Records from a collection

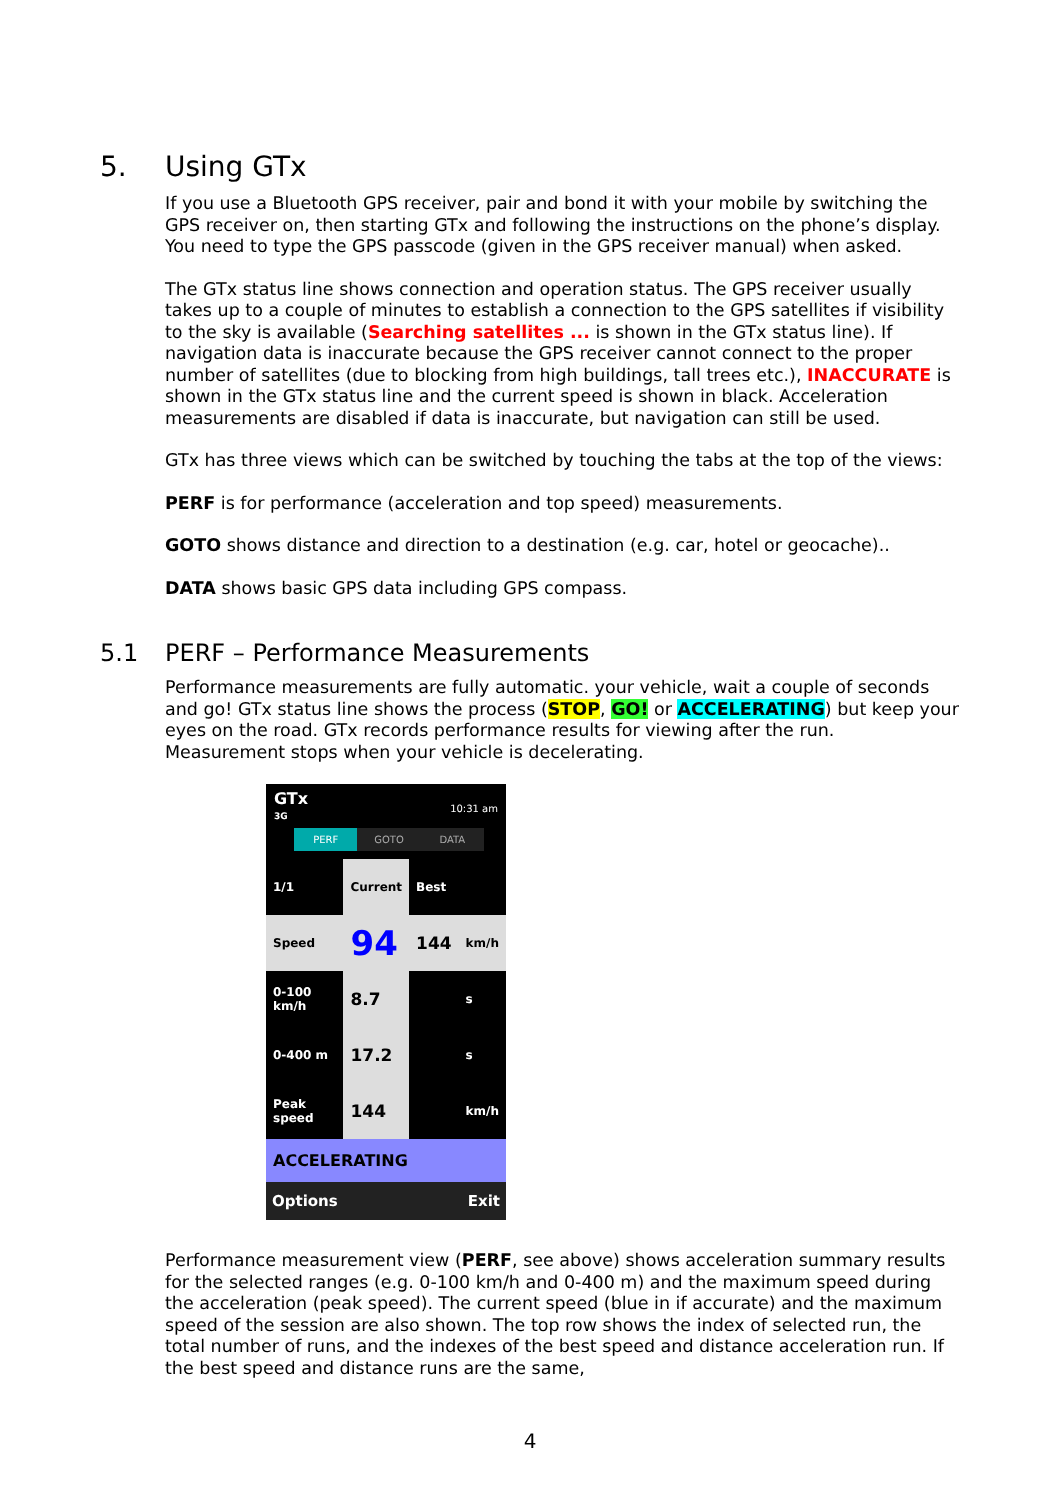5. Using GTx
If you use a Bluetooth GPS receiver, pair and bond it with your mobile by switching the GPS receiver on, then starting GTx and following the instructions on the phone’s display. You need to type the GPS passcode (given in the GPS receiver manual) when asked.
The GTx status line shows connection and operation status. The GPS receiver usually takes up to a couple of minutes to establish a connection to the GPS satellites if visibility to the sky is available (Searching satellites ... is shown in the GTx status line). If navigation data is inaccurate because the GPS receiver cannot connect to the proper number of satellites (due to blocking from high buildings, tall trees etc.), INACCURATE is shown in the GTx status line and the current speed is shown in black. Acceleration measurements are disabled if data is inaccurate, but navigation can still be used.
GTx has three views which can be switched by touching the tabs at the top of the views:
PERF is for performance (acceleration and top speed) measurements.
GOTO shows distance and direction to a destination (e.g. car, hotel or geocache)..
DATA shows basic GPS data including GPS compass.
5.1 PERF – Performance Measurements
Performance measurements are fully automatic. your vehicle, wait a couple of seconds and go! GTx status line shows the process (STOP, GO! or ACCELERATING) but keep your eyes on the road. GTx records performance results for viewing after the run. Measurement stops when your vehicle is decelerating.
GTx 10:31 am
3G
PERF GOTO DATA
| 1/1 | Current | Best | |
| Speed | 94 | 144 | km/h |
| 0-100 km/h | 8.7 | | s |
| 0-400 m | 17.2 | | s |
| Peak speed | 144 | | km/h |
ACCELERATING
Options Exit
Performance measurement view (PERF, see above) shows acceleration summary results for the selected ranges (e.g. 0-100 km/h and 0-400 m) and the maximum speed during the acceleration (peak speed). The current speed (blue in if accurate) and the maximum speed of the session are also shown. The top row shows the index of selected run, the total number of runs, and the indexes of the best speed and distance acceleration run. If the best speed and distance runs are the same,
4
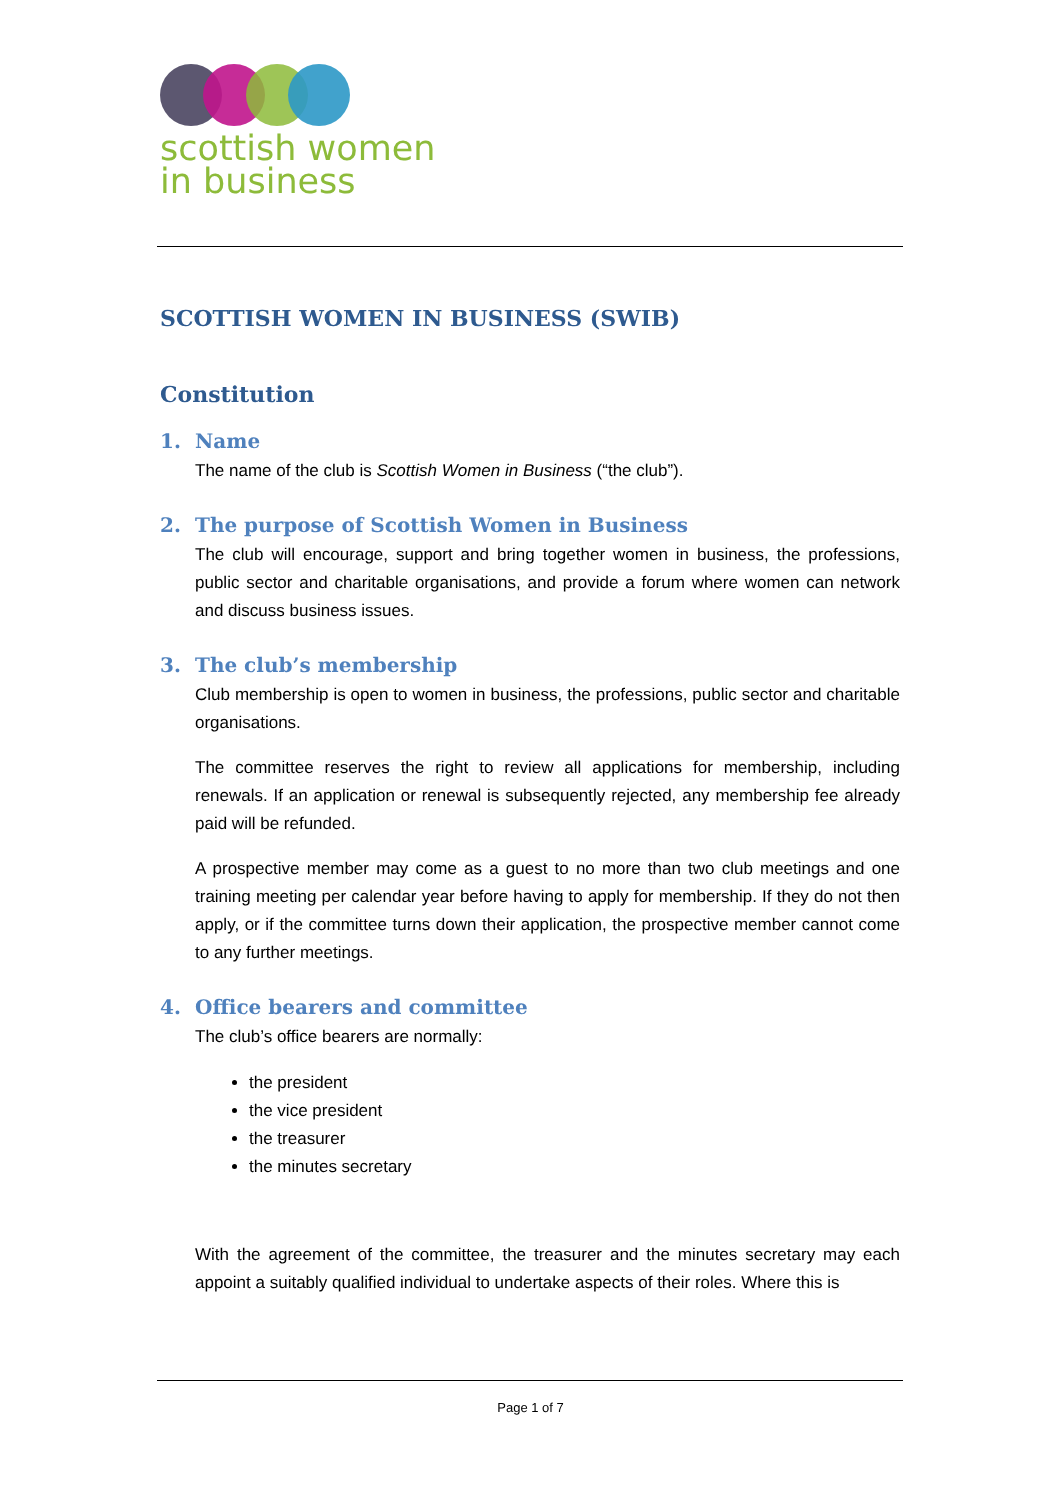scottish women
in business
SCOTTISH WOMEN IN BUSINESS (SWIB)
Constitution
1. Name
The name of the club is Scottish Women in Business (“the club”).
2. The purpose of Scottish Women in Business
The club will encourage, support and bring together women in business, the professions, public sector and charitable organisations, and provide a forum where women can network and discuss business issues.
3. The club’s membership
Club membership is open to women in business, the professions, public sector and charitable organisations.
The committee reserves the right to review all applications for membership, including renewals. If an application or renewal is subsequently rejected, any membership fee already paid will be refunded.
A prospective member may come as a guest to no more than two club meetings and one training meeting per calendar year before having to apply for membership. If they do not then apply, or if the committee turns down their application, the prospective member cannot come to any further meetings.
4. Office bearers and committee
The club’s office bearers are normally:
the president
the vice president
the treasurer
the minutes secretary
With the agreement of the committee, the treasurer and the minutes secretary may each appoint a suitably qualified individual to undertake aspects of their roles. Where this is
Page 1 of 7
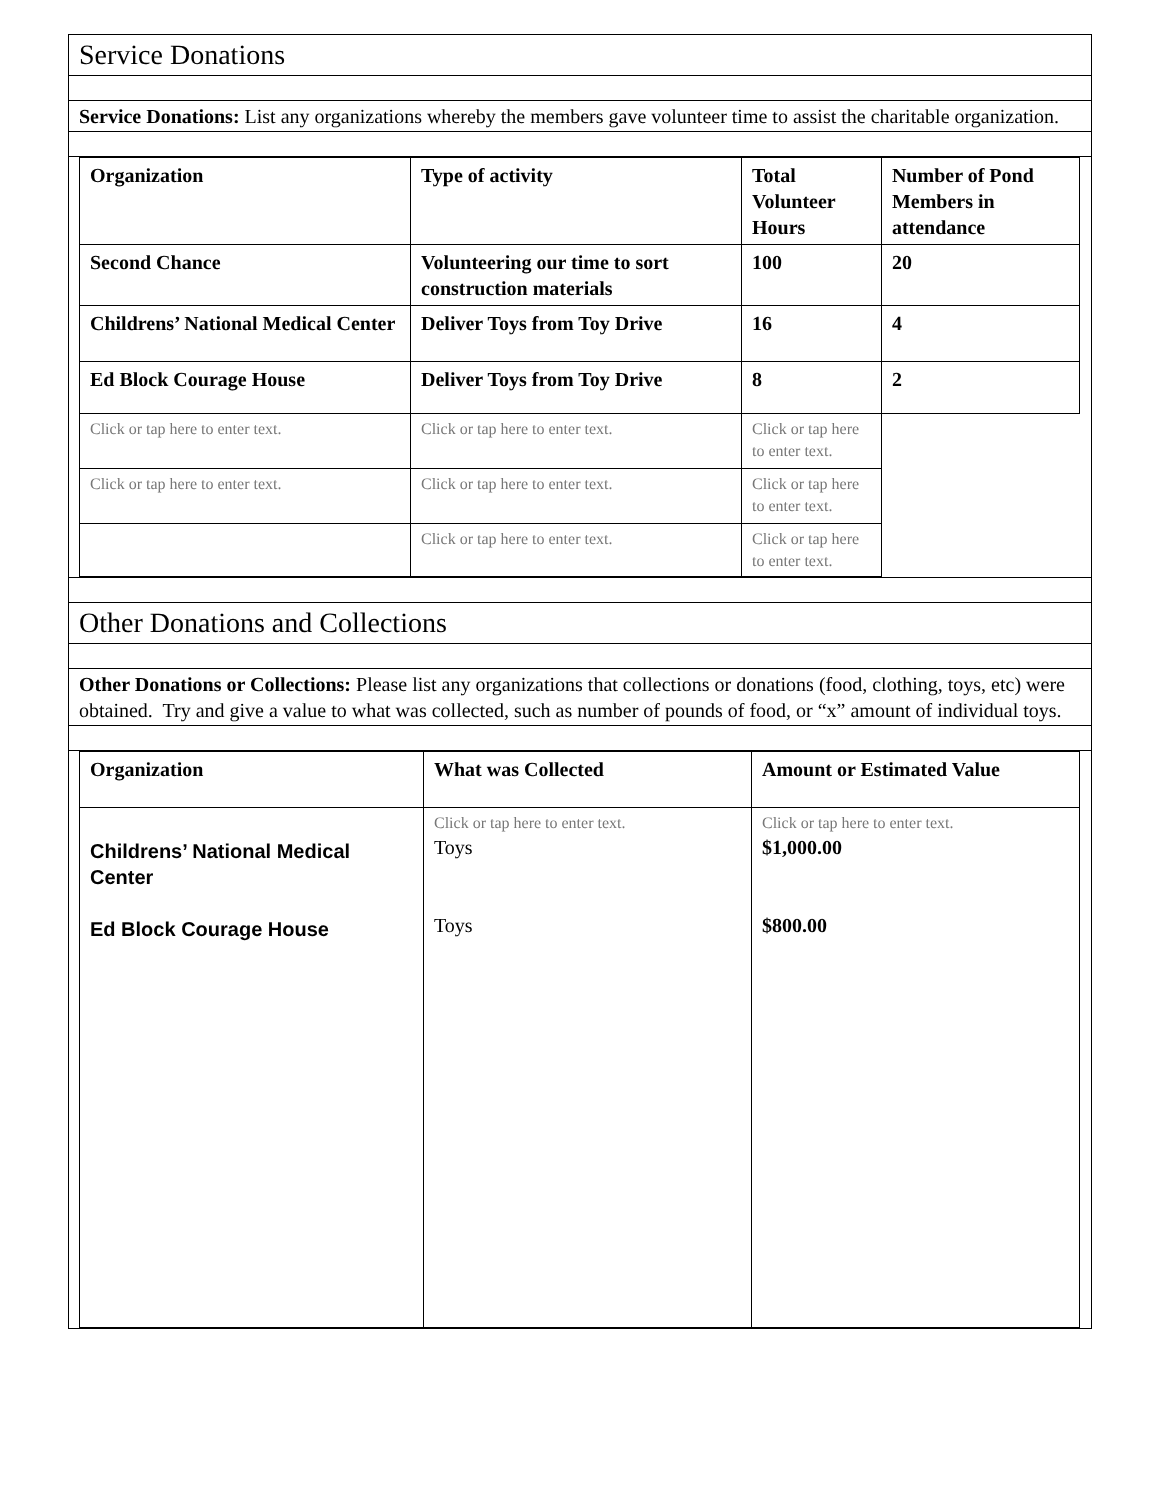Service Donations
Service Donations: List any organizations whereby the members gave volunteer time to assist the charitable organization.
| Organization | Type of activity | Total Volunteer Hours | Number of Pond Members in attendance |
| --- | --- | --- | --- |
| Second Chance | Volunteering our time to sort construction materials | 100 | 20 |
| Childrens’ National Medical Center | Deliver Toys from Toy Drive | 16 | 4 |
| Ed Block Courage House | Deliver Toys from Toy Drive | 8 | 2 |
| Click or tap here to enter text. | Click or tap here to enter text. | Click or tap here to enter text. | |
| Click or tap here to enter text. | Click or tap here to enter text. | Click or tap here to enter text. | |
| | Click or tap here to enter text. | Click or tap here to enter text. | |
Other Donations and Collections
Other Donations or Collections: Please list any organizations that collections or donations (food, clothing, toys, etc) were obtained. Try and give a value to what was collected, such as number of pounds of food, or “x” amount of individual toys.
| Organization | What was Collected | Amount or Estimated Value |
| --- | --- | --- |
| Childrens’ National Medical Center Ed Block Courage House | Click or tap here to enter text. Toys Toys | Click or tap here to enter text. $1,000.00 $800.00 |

### WHAT YOU WILL DO
Set down exactly the lines of the data above, beginning with the line that has "3. The club’s membership" and ending with the line that has "Club membership is", and no others.

### FINISHED TASK
3. The club’s membership
Club membership is open to women in business, the professions, public sector and charitable organisations.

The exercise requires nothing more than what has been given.